Жизнь, посвященная большой работе, скрытой от всех, протекала счастливо; и все же ее несколько омрачало неприятное чувство, рождаемое все более жестокими спорами по поводу веры.
Опечаленный Паскаль прошелся по комнате. Потом как человек, не скрывающий своих мыслей, он сказал:
– Теперь ты видишь, дитя мое, что все эти мистические небылицы извратили твой тонкий ум… Твой милосердный бог совсем не нуждался в тебе, мне следовало сохранить тебя для себя одного; от этого тебе было бы только лучше.
Клотильда дрожала от волнения, но ее светлые глаза смело, в упор, смотрели на него, она не сдавалась.
– Это ты, учитель, чувствовал бы себя лучше, если бы смотрел на все не только плотскими очами… Есть еще нечто другое… Почему ты не хочешь видеть?..
Мартина по-своему пришла ей на помощь.
– Верно, сударь, человек такой святой жизни, как вы, – это я всегда говорю, – должен ходить с нами в церковь… Конечно, господь вас помилует, но я не нахожу себе места при мысли, что вы не сразу попадете в рай.
Доктор Паскаль был озадачен: они обе, обычно столь послушные, покорные, полные женской нежности, завоеванной его веселостью и добротой, подняли настоящий бунт. Он уж готов был резко ответить им, как вдруг сразу понял бесполезность спора.
– Вот что, оставьте меня в покое. Уж лучше я пойду работать… И помните, чтобы никто не мешал мне!
Он быстро направился в свою комнату, где было устроено нечто вроде лаборатории, и заперся там. Входить туда было строго запрещено. Там он занимался особыми работами, о которых никому не говорил. Скоро послышался ровный и медленный стук пестика в ступе.
– Ну вот, – сказала Клотильда, улыбаясь. – Теперь он в своей дьявольской кухне, как выражается бабушка.
И она снова принялась спокойно срисовывать стебель штокрозы, соблюдая в рисунке математическую точность. Она нашла правильный тон для фиолетовых лепестков с желтыми полосками, соблюдая самые тонкие оттенки окраски.
– Ах, какое несчастье! – прошептала немного спустя Мартина, все еще чинившая, сидя на полу, свое кресло. – Человек такой праведной жизни и сам зазря себя губит!.. Что и говорить, вот уже тридцать лет, как я его знаю, и никогда он никому не сделал ни на столечко зла. Золотое сердце! Последний кусок отдаст… Да к тому же всегда такой милый, такой здоровый, веселый, – настоящее благословение божие!.. Ведь это смертный грех, что он не хочет примириться с господом богом. Правда, барышня, нужно его заставить.

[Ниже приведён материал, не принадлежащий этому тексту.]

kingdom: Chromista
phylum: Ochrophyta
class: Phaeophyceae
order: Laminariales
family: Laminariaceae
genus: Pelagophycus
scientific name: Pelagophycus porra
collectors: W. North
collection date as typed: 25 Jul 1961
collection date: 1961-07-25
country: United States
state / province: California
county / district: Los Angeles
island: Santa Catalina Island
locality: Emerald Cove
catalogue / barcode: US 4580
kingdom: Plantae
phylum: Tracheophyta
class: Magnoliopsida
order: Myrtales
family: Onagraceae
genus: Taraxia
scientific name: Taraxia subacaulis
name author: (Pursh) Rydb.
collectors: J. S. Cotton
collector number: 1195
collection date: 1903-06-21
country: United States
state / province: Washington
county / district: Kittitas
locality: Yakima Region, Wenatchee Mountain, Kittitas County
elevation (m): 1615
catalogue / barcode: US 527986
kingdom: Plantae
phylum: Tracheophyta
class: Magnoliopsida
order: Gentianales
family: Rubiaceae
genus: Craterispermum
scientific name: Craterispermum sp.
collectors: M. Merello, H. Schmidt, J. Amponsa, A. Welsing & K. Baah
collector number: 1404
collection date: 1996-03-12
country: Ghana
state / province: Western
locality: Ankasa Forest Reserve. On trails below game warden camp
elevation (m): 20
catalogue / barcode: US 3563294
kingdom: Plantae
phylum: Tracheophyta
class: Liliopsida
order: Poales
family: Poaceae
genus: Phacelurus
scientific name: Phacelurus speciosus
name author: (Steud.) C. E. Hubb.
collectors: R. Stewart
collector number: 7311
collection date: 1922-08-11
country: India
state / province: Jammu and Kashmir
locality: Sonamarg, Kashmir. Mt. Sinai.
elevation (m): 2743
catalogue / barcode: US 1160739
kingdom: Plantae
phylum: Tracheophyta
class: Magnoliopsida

Клотильда, удивленная такой длинной речью, важно согласилась с ней.
– Конечно, Мартина. Решено. Мы его заставим.
Звонок, задребезжавший внизу, у входной двери, нарушил наступившее молчание. Он был нарочно устроен при входе, чтобы его слышали всюду в этом доме, слишком большом для его трех обитателей. Мартина выразила удивление, пробормотав сквозь зубы: «Кто ж это мог прийти в этакую жарищу?» Она встала, открыла дверь, наклонилась над перилами лестницы и, возвратившись, объявила:
– Это госпожа Фелисите.
В комнату быстро вошла старая г-жа Ругон. Несмотря на свои восемьдесят лет, она поднялась по лестнице с легкостью молоденькой девушки. Она все еще была брюнеткой, живой, как ртуть, худощавой и неугомонной. Она казалась очень изящной в черном шелковом платье, и сзади ее можно было принять, глядя на ее тонкую талию, за женщину, спешащую к предмету своей любви или честолюбивых замыслов. Ее глаза на иссохшем лице сохранили свой блеск, и она по-прежнему, когда хотела, улыбалась очаровательной улыбкой.
– Как, бабушка, это ты! – воскликнула Клотильда, спеша ей навстречу. – Но ведь сегодня ужасная жара, можно свариться!
Фелисите поцеловала ее в лоб и рассмеялась:
– О, я люблю солнце!
И, подбежав маленькими быстрыми шажками к окну, она откинула задвижку ставня.